画像:セリエA第21節ナポリ対ユベントス1

 ディバラ選手からパスを展開されたマテュイディ選手は左サイドの深い位置からクロスを供給。これがペナルティーエリア内どころか、はるか手前にいたインシーニェ選手の方にボールが飛んでしまいます。

 「ボックス内で待ち構える攻撃陣のポジショニング」も批判の対象になり得るのですが、これは別途で触れることにしましょう。思わぬ形でボールが飛んできたインシーニェ選手は持ち前のテクニックでボールを回収。

画像:セリエA第21節ナポリ対ユベントス2

 反時計回りに素早くターンし、ロングカウンターを発動させます。ただし、この時点でユベントスはラビオ選手をカウントしなくても5選手が残っている状況でした。

画像:セリエA第21節ナポリ対ユベントス3

 「人数は足りている状況」だったのですから、カウンター対策そのものに原因があるとの認識を持つ必要があるでしょう。

 

■ 数的不利な相手にスペースを与え過ぎてカウンターを許した1失点目

 ロングカウンターを許す結果になったユベントスですが、ドリブルをするインシーニェ選手がユベントス陣内に入った時点では「6対4」と数的有利な状況にありました。

画像:セリエA第21節ナポリ対ユベントス4

 そこでナポリは最前線でスプリントをしていたミリク選手がスピードダウン。ユベントスの最終ラインとの間に距離を作るとともに、インシーニェ選手にパスの選択肢を与える動きをします。

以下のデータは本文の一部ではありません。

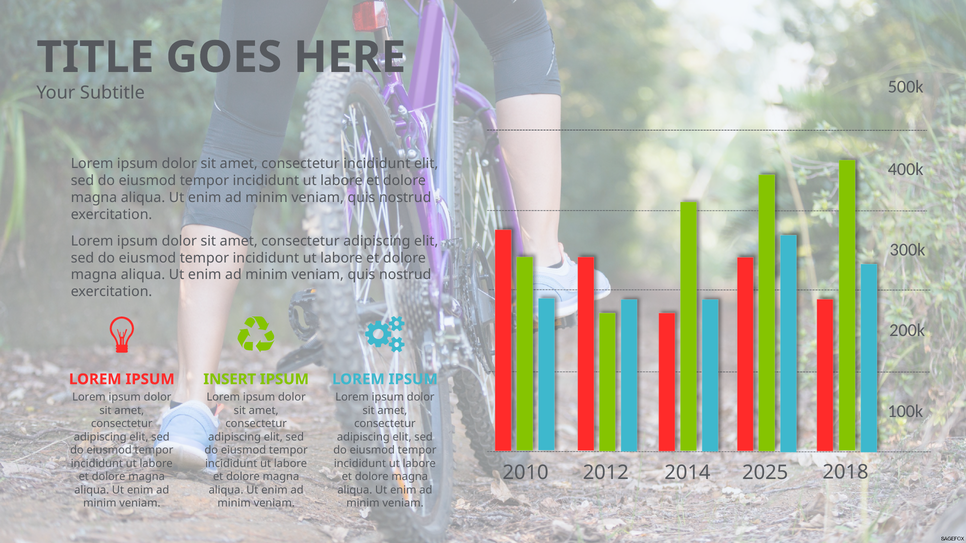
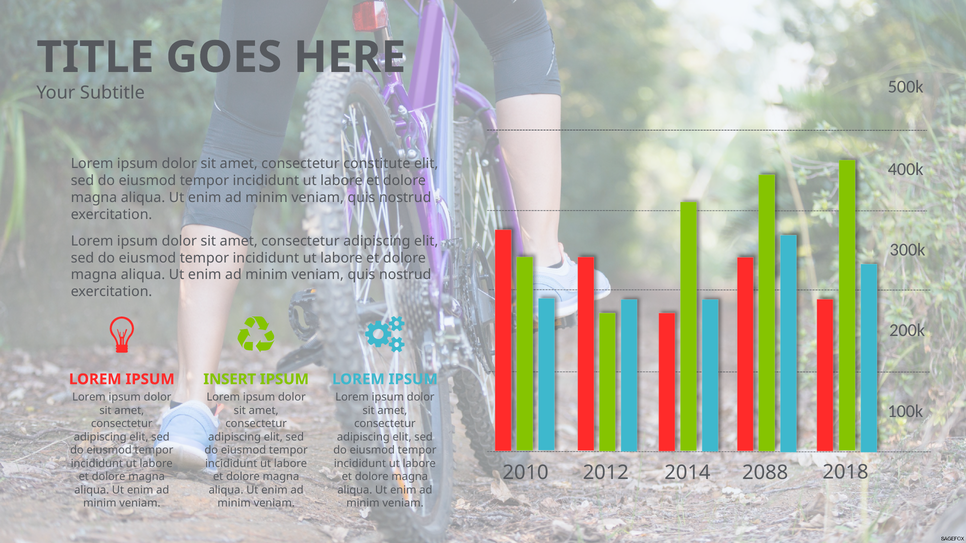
consectetur incididunt: incididunt -> constitute
2025: 2025 -> 2088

 インシーニェ選手はベンタンクール選手にドリブルのコースを塞がれつつある状況だったため、こちらもスピードダウン。(右前で並走する)カジェホン選手とA・サンドロ選手が近い距離にいたこともあり、ミリク選手にボールを預けます。

画像:セリエA第21節ナポリ対ユベントス5

 ユベントスは戻って来たラビオ選手がミリク選手のチェックへと向かいますが、ミリク選手はそれよりも先にベンタンクール選手の背後を走るインシーニェ選手へのパスを展開。

画像:セリエA第21節ナポリ対ユベントス6

 ユベントスの最終ラインが下がり続けていたために時間とスペースがあったインシーニェ選手はミドルシュートを選択します。

画像:セリエA第21節ナポリ対ユベントス7

 枠を捉えたシュートはシュチェスニー選手がストップするも、こぼれ球をジーリンスキ選手が押し込んでナポリが先制することになりました。

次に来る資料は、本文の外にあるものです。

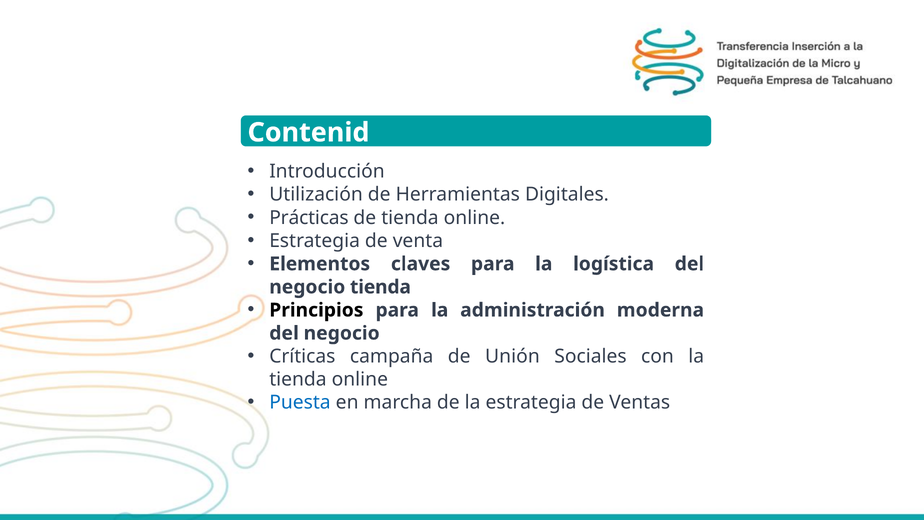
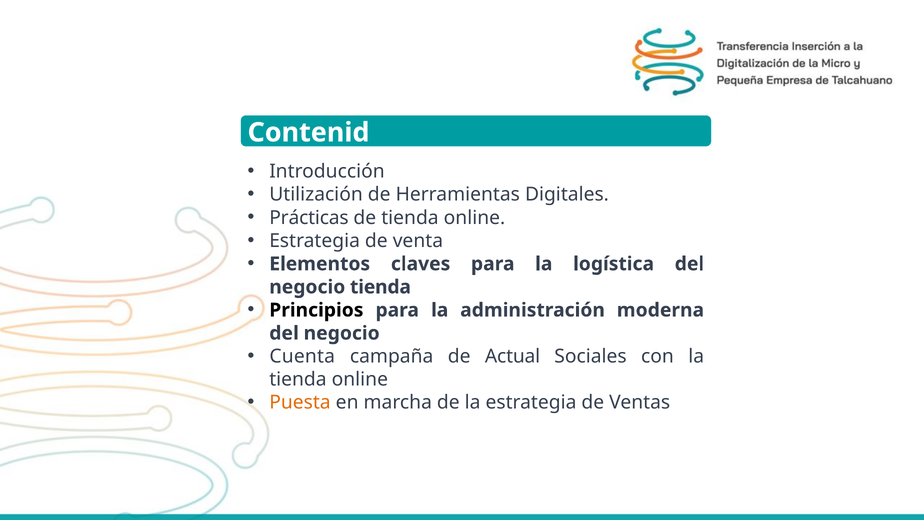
Críticas: Críticas -> Cuenta
Unión: Unión -> Actual
Puesta colour: blue -> orange
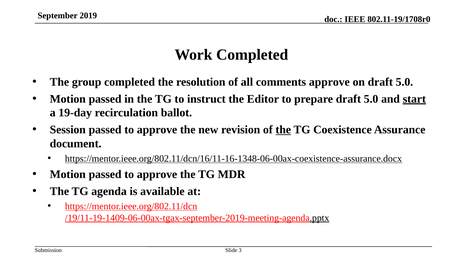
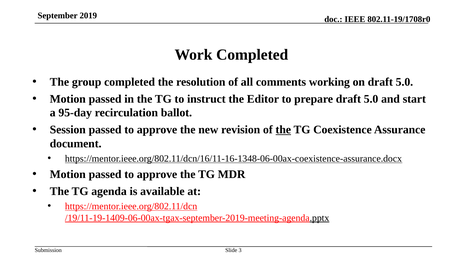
comments approve: approve -> working
start underline: present -> none
19-day: 19-day -> 95-day
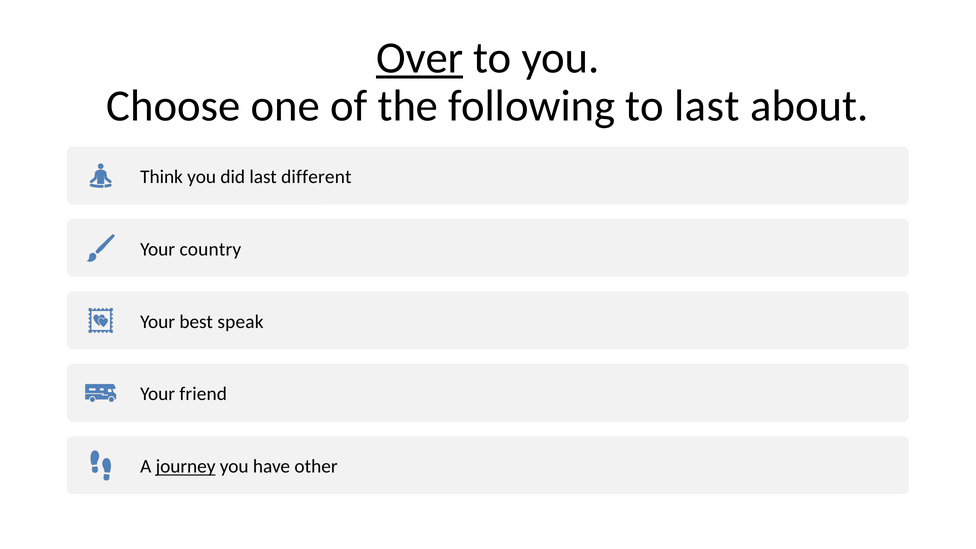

 崩され方としては「第15節ラツィオ戦の1失点目と同じ」です。この時も相手のエース FW であるインモービレ選手を見ていたのは MF のベンタンクール選手で、最終ラインの CB 陣はブロックを作ることを優先し、相手に時間とスペースを与えていたからです。

 チーム内で最も守備力に長けているはずの DF 陣が相手 FW 陣と対峙するよりも、ゴールとの間にブロックを敷くことを優先しているのですから、クリーンヒットをもらうリスクは避けようがないと言わざるを得ないでしょう。

 

■ 86分の2失点も『完全ゾーンディフェンス』による弊害

 また、86分に喫した2失点目も『ゾーンディフェンス』による弊害が色濃く現れています。この場面はナポリの最終ラインからのフィードをエルマス選手が胸トラップでインシーニェ選手に預け、インシーニェ選手からの縦パスに反応する所から始まります。

画像:セリエA第21節ナポリ対ユベントス8

 抜け出しに成功したエルマス選手はそのままサイドライン際をドリブル。ユベントスはデ・リフト選手がスライドして対応し、ナポリのミリク選手は「広くなった CB 間」を突く形で前方にスプリントを開始します。

画像:セリエA第21節ナポリ対ユベントス9

 エルマス選手は縦方向にスプリントをするミリク選手へのパスを選択。ミリク選手はそのままドリブルで深い位置まで侵入します。

画像:セリエA第21節ナポリ対ユベントス10

 ミリク選手はここでクロスを入れたのですが、ゴール前に詰めるナポリの選手は不在。ボールはそのまま逆サイドまで流れる結果となりました。

 ただ、ユベントスの選手も(A・サンドロ選手がゴール前に絞っていたため)逆サイドは無人で結果的にカジェホン選手が回収に成功。そこからクロスが供給され、インシーニェ選手のボレーシュートでユベントスを突き放しました。

画像:セリエA第21節ナポリ対ユベントス11

 この場面で問題なのは「ユベントスの守備陣全員がボールウォッチャーになっていること」でしょう。誰もミリク選手やインシーニェ選手を見ていないのです。

 クロスを入れるミリク選手に付いていたボヌッチ選手は “デ・リフト選手の前方にある自らの持ち場” に向けて走っていますし、クアドラード選手も “持ち場” に向けて移動中です。この守り方は的確とは言えないでしょう。

 アッレグリ監督なら「ミリクの対応に当たったボヌッチは右(でマンマーク)」にし、「デ・リフトは左のスペースをケア」し、「クアドラードはインシーニェをマンマークで見る」と『ゾーンを一時的に解除』する形で守ったと考えられるからです。

 

 個々の選手がデュエルの際にミスをしているなら、メンタリティーなどでカバーできるでしょう。ただ、守備システムの “欠点” を上手く突かれているのですから、キエッリーニ選手がピッチ上にしても結果は同じです。

 ラツィオ戦で浮き彫りになった “欠点” を修正できている兆しが見えていないことはネガティブな要因です。修正の見通しが立つのかに注目です。